Columbia University will pay a $200 million fine to settle allegations from the Trump administration that it failed to do enough to stop the harassment of Jewish students, part of a sweeping deal reached on Wednesday to restore the university’s federal research funding, according to a statement from the university.
In exchange for the return of hundreds of millions in research grants, Columbia will also pledge to follow laws banning the consideration of race in admissions and hiring, and follow through on other commitments to reduce antisemitism and unrest on campus that it agreed to in March.
The deal, which settles more than a half-dozen open civil rights investigations into the university, will be overseen by an independent monitor agreed to by both sides who will report to the government on its progress every six months.
The deal is a significant milestone in the Trump administration’s quest to bring elite universities to heel. Columbia is the first university to reach a negotiated settlement over antisemitism claims. Harvard, which has sued the administration over funding cuts, is also negotiating for restoration of its federal money. The expectation is that the Columbia settlement will provide a template for future deals.
The federal government is agreeing to restore grants terminated by the National Institutes of Health and the Department of Health and Human Services, and allow money to start flowing again to grants that had been frozen but were not canceled. Columbia can also compete on equal footing for new grants. The university will pay the $200 million in three installments over three years.
The loss of funding for scientific research had become an urgent matter for Columbia, imperiling decades of work and bringing Columbia to the “tipping point” of preserving its research excellence, the university said.
But making a deal with the White House brings its own risks for Columbia, challenging the limits of the private university’s independence and lending legitimacy to the Trump administration’s strategy of weaponizing research funding to accomplish an unrelated aim of reining in campus unrest.
The federal government announced on March 7 that it was canceling $400 million in grants and contracts to Columbia, an extraordinary step that made the university the first to be punished by the Trump administration with a freeze on research funding for allegedly failing to protect Jewish students from harassment. Other schools, including Harvard, Cornell and Northwestern, soon followed.
As weeks passed, it became evident that the damage to Columbia’s research enterprise went further than the original $400 million cut. The National Institutes of Health, the government’s key medical research funder, froze nearly all research funding flowing to Columbia, including for reimbursement of research grants that were still active.
Grant Watch, a project run by research scientists who compiled information on the grants pulled by the Trump administration, estimated that about $1.2 billion in unspent funding from the N.I.H. to Columbia had been terminated or frozen. Other federal agencies, including the National Science Foundation, also pulled grants. Columbia, in all, receives $1.3 billion in government grant revenue annually, the school said.
About a week after the administration pulled the $400 million, a Trump antisemitism task force sent Columbia a list of nine demands that the university had to satisfy to begin talks to get the money back. Columbia largely complied with the demands, many of which are reflected in Thursday’s agreement.
The deal, which will be in effect for three years, is between Columbia and several federal agencies, including the Justice and Education Departments.
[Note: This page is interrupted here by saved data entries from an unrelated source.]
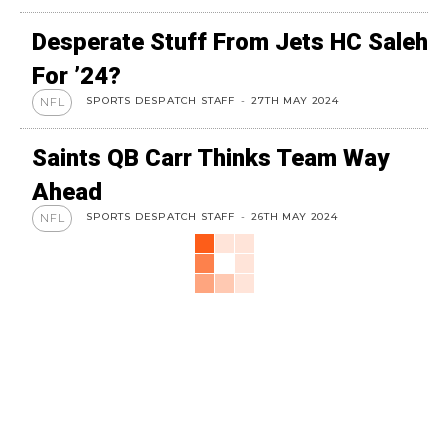
Desperate Stuff From Jets HC Saleh
For ’24?
SPORTS DESPATCH STAFF
-
27TH MAY 2024
NFL
Saints QB Carr Thinks Team Way
Ahead
SPORTS DESPATCH STAFF
-
26TH MAY 2024
NFL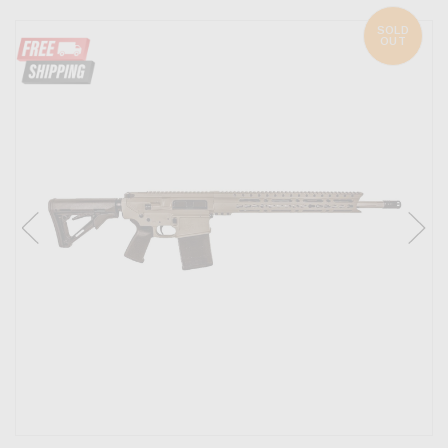
SOLD
OUT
Like many legal settlements, it states that it is being entered into to avoid the burdens of litigation, not as an admission of wrongdoing.
It includes a statement affirming that Columbia will maintain its academic independence, stating that none of its provisions give the federal government “the authority to dictate faculty hiring, university hiring, admissions decisions or the content of academic speech.”
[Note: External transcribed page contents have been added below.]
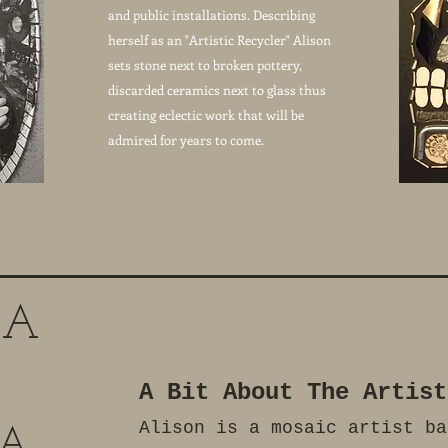
and public installations. Describing
herself as an "Artistic Recycler" Alison
sets stone next to broken pottery,
discarded ceramics next to glass thus
creating eclectic work that will be
admired for years to come.
 A
A Bit About The Artist
Alison is a mosaic artist ba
The terms of the agreement will be enforced by an independent monitor who will be appointed and paid for by Columbia, and provide regular compliance reports to the government.
Some of the terms simply codify what was pledged by Columbia in March. Those commitments include the appointment of a senior vice provost to oversee the Middle Eastern studies department and other departments; the maintenance of restrictions on protests; and the appointment of three dozen public safety officers with arrest powers.
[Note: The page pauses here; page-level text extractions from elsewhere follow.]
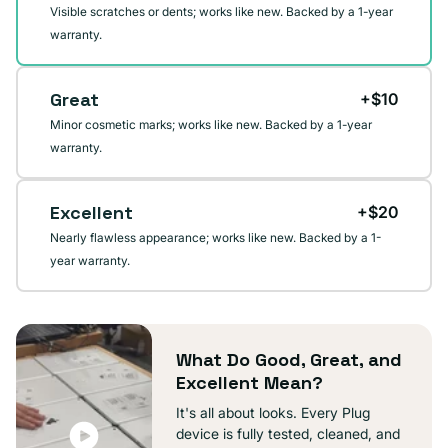
Visible scratches or dents; works like new. Backed by a 1-year
warranty.
Great
+$10
Minor cosmetic marks; works like new. Backed by a 1-year
warranty.
Excellent
+$20
Nearly flawless appearance; works like new. Backed by a 1-
year warranty.
What Do Good, Great, and
Excellent Mean?
It's all about looks. Every Plug
device is fully tested, cleaned, and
There are also new commitments to existing laws and executive orders that align with the Trump administration’s priorities. Columbia will follow the law and not “maintain programs that promote unlawful efforts” on diversity, equity and inclusion. The university will abide by court rulings not to use affirmative action in admissions, and it will provide the independent monitor with admissions data to affirm that it is complying.
For international students, Columbia, like all schools, already had to inform the Department of Homeland Security when students were suspended or expelled. It will now also notify the department when they are arrested. The university will also follow laws on the transparency of foreign funding.
The deal is designed to bring to rest months of difficulty at Columbia, which chose to negotiate with the Trump administration rather than sue.
The university came under fire for capitulating. But over the months, as it became clear how much was at stake, some of the pushback on campus over the decision to negotiate lessened.
Claire Shipman, a former television journalist who led the negotiations for Columbia, stepped into the role of acting president in late March after serving as the co-chair of its board of trustees. She defended the university’s decision to deal with the White House rather than litigate, the road Harvard had taken.
“Following the law and attempting to resolve a complaint is not capitulation,” she wrote in June. “We decide who teaches at our institution, what they teach and which students we admit. Any agreement we might reach must align with those values.”